Fifty years ago, the United States Congress, prompted by the Santa Barbara oil spill off the coast of California, three years earlier, passed the Marine Protection, Research and Sanctuaries Act which allowed for the creation of marine sanctuaries. Since October 1972, the National Marine Sanctuary System has grown into a nationwide network of 15 national marine sanctuaries and two marine national monuments that conserve more than 620,000 square miles of ocean and great lakes waters.
This landmark legislation protects all marine mammals in U.S. waters. The law protects these areas from human activities such as pollution, habitat destruction, over-harvesting and coastal development.
The National Marine Sanctuary system is considering adding two new sites: Hudson Canyon off the coast of New York and New Jersey and Chumash Heritage, an area right below the Monterey Bay National Marine Sanctuary. Hudson Canyon is the largest submarine canyon along the U.S. Atlantic coast and is one of the largest in the world.
The proposed Chumash Heritage National Marine Sanctuary is a grassroots effort led by the Northern Chumash Tribal Council in partnership with several local, state, and national organizations. It would stretch from the southern end of the Big Sur coast to the Channel Islands off Santa Barbara. It's the first tribal-nominated sanctuary and if finalized, it would extend protection from Point Arena in Mendocino County to Point Conception in Santa Barbara County.
Both have the backing of the Biden administration.
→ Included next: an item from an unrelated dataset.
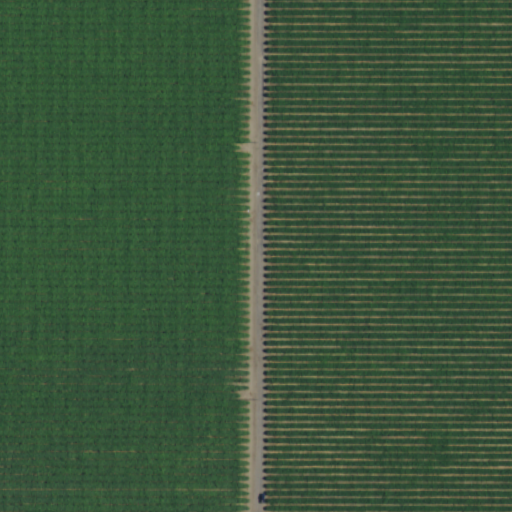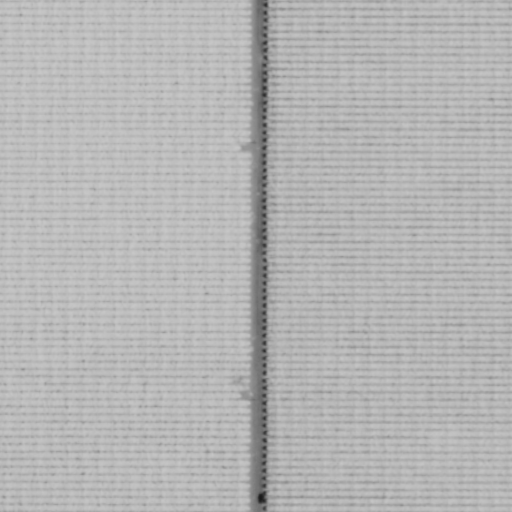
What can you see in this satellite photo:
road: (248, 256)
crop: (256, 256)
National Marine Sanctuary System
The Office of National Marine Sanctuaries serves as the trustee for a network of underwater parks encompassing more than 620,000 square miles of marine and Great Lakes waters from Washington state to the Florida Keys, and from Lake Huron to American Samoa. The network includes a system of 15 national marine sanctuaries and Papahānaumokuākea and Rose Atoll marine national monuments.